** SUPPLIED RECORDS **
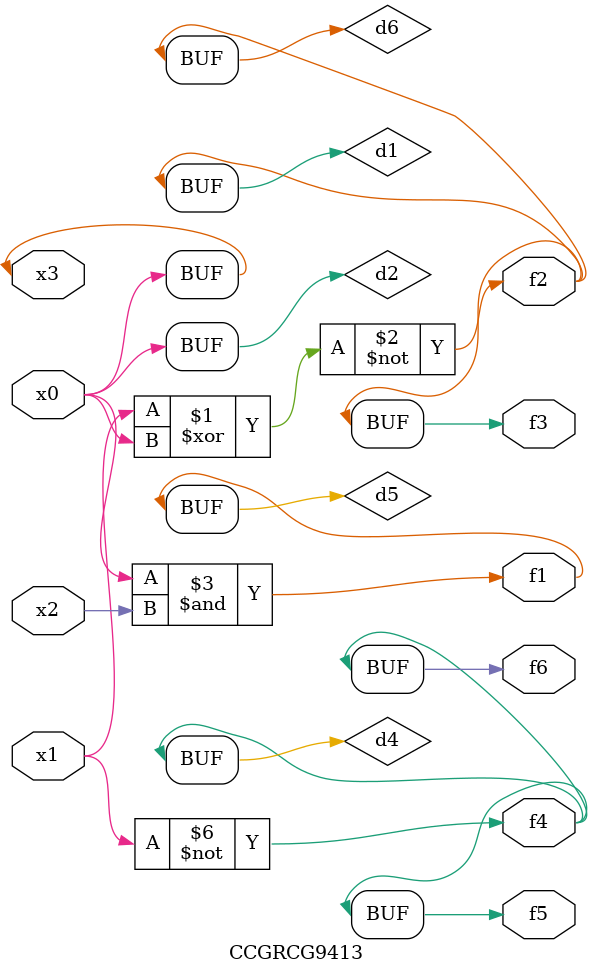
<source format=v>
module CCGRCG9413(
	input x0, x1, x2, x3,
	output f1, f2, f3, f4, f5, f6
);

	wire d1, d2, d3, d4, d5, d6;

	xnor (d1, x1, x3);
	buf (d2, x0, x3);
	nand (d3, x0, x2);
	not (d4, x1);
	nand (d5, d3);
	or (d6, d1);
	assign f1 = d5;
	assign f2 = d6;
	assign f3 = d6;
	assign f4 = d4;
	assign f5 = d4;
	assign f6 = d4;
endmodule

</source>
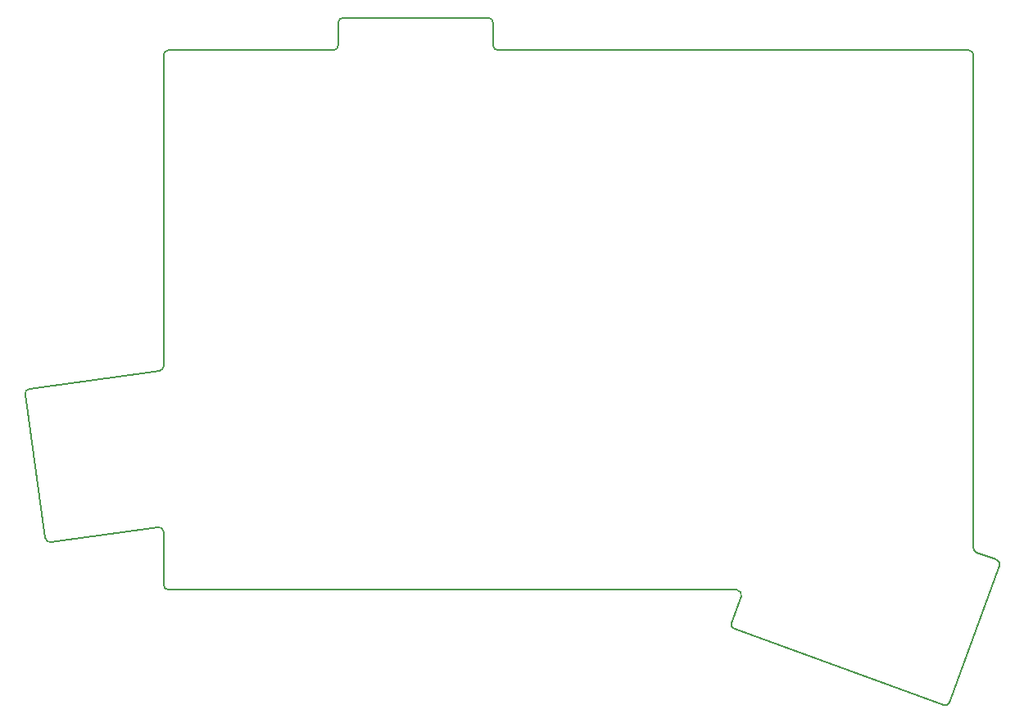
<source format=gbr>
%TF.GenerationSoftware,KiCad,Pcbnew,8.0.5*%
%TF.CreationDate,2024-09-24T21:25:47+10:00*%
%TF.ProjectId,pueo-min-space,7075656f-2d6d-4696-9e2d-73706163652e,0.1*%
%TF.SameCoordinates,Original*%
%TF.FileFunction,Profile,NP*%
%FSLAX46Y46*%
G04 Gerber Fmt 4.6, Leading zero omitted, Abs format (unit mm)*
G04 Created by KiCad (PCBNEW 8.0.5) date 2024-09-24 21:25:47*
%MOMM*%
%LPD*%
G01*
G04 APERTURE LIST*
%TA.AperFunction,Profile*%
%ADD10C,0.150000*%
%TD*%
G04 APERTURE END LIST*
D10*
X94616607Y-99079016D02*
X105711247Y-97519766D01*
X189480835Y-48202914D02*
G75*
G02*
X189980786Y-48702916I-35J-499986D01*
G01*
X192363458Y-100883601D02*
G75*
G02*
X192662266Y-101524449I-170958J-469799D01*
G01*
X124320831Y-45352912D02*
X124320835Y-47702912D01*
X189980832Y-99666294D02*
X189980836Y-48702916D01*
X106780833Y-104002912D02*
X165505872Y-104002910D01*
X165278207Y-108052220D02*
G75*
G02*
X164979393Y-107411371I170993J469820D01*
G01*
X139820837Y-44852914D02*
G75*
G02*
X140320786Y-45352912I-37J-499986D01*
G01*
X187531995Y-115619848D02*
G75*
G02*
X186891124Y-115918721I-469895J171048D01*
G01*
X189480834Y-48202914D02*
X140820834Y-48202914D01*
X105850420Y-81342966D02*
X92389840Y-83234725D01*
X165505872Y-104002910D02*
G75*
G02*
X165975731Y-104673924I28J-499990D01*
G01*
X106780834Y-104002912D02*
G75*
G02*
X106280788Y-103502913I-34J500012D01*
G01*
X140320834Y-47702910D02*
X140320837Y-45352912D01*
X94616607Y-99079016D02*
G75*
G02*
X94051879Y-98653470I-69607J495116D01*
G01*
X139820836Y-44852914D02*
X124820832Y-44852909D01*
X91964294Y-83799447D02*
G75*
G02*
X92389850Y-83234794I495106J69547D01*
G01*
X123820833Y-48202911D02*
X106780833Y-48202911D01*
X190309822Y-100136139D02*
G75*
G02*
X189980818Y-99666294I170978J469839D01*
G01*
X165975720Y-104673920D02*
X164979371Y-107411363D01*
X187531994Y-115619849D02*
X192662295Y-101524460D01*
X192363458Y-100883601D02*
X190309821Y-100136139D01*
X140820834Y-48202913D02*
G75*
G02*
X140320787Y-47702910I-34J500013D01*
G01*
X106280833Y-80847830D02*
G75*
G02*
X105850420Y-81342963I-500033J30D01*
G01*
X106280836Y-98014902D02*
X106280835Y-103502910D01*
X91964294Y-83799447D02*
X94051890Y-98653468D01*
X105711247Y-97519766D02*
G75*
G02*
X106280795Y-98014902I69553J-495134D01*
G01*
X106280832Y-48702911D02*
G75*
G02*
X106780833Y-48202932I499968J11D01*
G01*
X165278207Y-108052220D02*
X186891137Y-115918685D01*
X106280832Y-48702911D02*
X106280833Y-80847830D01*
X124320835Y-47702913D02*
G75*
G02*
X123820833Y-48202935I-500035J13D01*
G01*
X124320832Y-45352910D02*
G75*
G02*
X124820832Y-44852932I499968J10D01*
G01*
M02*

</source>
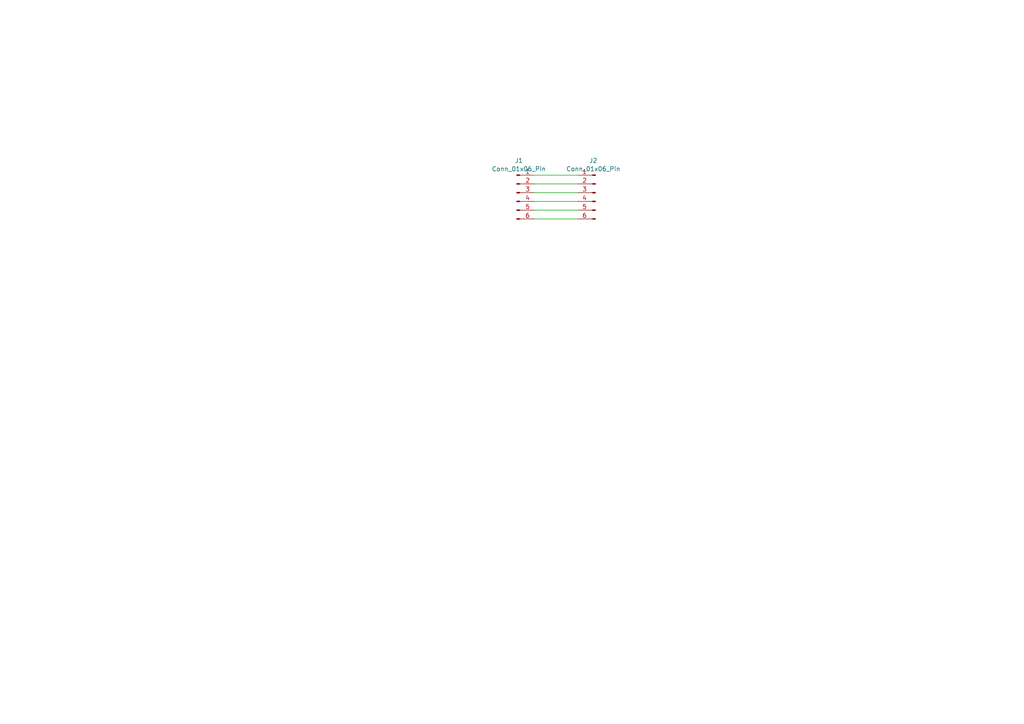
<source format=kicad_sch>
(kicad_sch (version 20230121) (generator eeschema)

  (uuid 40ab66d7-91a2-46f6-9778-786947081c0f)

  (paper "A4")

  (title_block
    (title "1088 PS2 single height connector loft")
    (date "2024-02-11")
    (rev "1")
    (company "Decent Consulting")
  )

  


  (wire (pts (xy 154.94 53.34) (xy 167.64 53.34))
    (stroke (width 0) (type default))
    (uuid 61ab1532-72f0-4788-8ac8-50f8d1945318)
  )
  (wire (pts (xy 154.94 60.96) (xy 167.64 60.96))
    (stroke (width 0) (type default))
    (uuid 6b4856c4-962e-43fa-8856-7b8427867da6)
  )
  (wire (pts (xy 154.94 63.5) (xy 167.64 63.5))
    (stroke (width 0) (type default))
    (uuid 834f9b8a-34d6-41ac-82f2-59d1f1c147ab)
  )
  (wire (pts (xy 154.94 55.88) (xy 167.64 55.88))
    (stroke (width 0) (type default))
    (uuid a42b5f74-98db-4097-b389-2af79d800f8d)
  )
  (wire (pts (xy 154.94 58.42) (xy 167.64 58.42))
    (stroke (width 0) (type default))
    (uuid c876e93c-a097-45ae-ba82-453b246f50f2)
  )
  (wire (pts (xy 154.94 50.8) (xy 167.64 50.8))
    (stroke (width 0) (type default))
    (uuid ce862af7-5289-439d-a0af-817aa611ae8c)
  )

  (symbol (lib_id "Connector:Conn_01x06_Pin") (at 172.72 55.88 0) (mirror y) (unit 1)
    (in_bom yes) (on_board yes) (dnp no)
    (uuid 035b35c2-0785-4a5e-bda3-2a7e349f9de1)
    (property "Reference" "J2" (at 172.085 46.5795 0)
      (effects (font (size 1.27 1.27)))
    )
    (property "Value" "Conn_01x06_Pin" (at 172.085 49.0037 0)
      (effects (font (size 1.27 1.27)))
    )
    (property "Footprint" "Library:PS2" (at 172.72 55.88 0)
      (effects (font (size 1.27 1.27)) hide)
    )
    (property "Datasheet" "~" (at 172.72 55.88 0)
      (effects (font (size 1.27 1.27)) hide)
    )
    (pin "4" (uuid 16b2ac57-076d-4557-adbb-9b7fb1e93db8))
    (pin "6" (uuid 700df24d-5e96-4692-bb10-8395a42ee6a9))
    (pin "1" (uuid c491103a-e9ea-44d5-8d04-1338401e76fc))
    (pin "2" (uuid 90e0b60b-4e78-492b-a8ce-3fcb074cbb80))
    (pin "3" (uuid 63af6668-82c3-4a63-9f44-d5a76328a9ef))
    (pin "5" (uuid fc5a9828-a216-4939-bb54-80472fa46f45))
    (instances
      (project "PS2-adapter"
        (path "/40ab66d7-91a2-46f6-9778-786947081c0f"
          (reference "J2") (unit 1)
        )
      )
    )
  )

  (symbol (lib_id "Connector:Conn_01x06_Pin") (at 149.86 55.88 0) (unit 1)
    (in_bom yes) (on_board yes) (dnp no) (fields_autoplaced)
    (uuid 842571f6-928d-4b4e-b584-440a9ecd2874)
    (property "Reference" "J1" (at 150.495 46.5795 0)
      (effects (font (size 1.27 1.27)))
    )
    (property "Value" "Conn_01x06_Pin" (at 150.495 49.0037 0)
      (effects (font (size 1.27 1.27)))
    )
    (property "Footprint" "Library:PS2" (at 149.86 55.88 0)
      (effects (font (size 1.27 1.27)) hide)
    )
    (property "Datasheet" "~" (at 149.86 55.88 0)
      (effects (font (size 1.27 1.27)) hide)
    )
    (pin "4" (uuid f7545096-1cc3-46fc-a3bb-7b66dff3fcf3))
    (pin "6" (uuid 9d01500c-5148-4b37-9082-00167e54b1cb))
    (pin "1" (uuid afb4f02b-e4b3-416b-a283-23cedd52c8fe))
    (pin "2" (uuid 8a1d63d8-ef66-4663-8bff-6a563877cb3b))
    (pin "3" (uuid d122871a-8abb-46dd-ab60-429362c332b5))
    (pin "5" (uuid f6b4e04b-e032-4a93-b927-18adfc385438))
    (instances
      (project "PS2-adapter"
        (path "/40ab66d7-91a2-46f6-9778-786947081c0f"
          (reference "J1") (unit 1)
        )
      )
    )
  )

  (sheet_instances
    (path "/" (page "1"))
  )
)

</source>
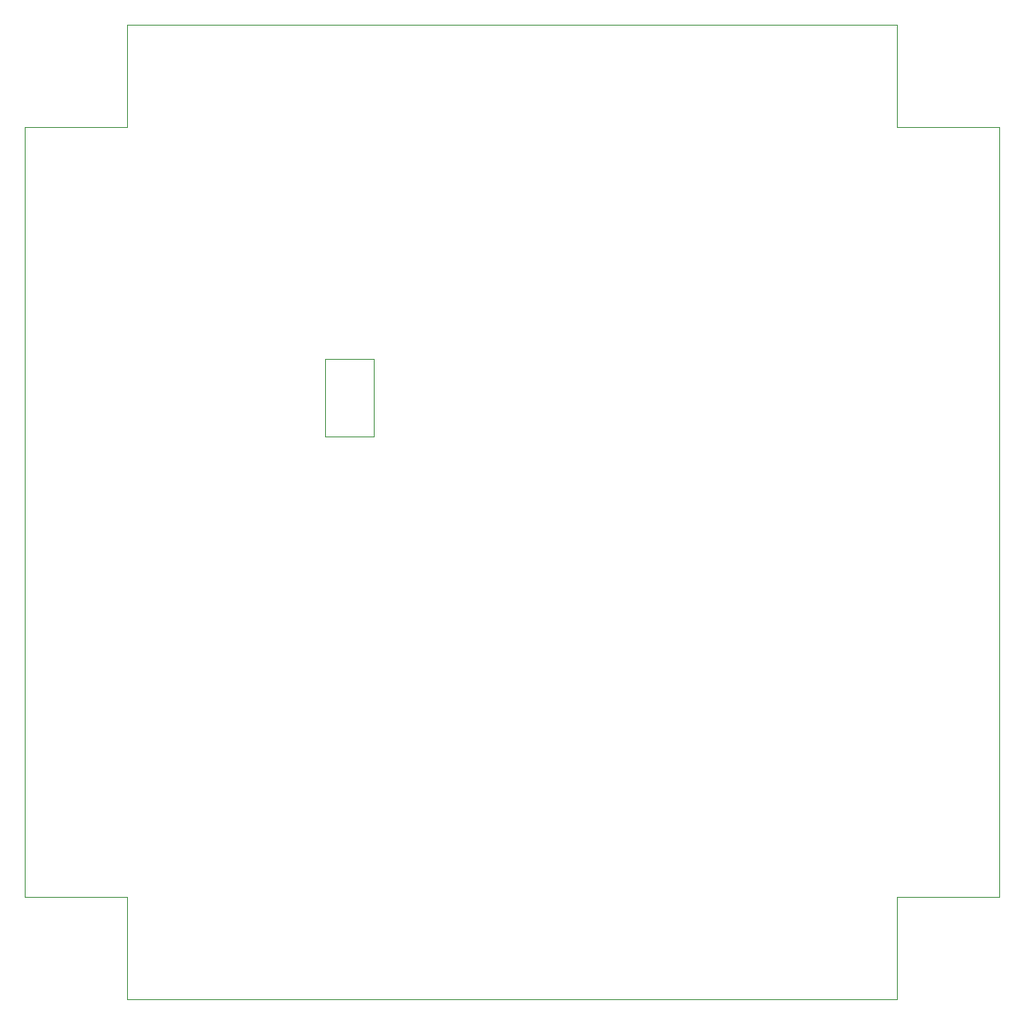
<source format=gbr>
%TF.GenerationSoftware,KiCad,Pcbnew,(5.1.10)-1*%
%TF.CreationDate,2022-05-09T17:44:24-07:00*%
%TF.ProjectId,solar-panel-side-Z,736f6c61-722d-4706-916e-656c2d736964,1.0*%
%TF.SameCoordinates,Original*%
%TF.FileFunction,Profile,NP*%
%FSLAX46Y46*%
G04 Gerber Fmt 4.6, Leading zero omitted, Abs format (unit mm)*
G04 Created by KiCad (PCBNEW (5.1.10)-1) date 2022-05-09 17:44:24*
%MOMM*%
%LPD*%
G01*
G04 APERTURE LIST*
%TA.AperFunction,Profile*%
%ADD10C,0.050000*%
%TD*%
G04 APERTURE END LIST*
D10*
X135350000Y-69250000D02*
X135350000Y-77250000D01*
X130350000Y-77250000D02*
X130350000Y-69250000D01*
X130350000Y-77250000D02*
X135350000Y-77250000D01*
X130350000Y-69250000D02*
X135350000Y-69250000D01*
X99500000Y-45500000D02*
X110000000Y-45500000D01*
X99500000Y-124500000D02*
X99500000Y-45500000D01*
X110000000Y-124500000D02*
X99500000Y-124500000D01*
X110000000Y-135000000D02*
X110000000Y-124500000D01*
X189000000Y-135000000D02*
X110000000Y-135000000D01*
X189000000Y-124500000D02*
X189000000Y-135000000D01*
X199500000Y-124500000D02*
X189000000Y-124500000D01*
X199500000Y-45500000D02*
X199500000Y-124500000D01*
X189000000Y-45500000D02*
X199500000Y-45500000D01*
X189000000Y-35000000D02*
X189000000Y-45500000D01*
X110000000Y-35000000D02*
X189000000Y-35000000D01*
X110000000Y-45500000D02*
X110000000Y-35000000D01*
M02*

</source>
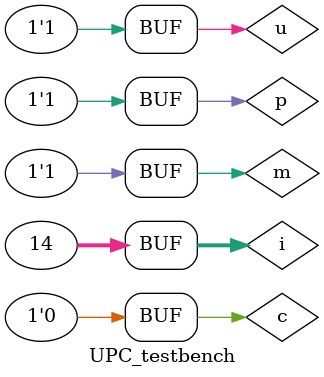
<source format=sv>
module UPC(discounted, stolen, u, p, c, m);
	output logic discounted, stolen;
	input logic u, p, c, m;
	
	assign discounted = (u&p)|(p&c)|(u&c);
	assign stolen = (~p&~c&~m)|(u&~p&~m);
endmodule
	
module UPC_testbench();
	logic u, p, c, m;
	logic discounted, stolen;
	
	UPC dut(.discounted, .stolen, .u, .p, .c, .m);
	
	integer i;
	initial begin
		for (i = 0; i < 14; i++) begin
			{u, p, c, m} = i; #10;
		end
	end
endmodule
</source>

** WORK TASK **
Copy word for word each line of the data above, from the first through the one containing "X105850420Y-81342966D02*", and include no pictures.

** ANSWER FOR THIS EXERCISE **
<source format=v>
module CCGRCG9413(
	input x0, x1, x2, x3,
	output f1, f2, f3, f4, f5, f6
);

	wire d1, d2, d3, d4, d5, d6;

	xnor (d1, x1, x3);
	buf (d2, x0, x3);
	nand (d3, x0, x2);
	not (d4, x1);
	nand (d5, d3);
	or (d6, d1);
	assign f1 = d5;
	assign f2 = d6;
	assign f3 = d6;
	assign f4 = d4;
	assign f5 = d4;
	assign f6 = d4;
endmodule

</source>
<source format=gbr>
%TF.GenerationSoftware,KiCad,Pcbnew,8.0.5*%
%TF.CreationDate,2024-09-24T21:25:47+10:00*%
%TF.ProjectId,pueo-min-space,7075656f-2d6d-4696-9e2d-73706163652e,0.1*%
%TF.SameCoordinates,Original*%
%TF.FileFunction,Profile,NP*%
%FSLAX46Y46*%
G04 Gerber Fmt 4.6, Leading zero omitted, Abs format (unit mm)*
G04 Created by KiCad (PCBNEW 8.0.5) date 2024-09-24 21:25:47*
%MOMM*%
%LPD*%
G01*
G04 APERTURE LIST*
%TA.AperFunction,Profile*%
%ADD10C,0.150000*%
%TD*%
G04 APERTURE END LIST*
D10*
X94616607Y-99079016D02*
X105711247Y-97519766D01*
X189480835Y-48202914D02*
G75*
G02*
X189980786Y-48702916I-35J-499986D01*
G01*
X192363458Y-100883601D02*
G75*
G02*
X192662266Y-101524449I-170958J-469799D01*
G01*
X124320831Y-45352912D02*
X124320835Y-47702912D01*
X189980832Y-99666294D02*
X189980836Y-48702916D01*
X106780833Y-104002912D02*
X165505872Y-104002910D01*
X165278207Y-108052220D02*
G75*
G02*
X164979393Y-107411371I170993J469820D01*
G01*
X139820837Y-44852914D02*
G75*
G02*
X140320786Y-45352912I-37J-499986D01*
G01*
X187531995Y-115619848D02*
G75*
G02*
X186891124Y-115918721I-469895J171048D01*
G01*
X189480834Y-48202914D02*
X140820834Y-48202914D01*
X105850420Y-81342966D02*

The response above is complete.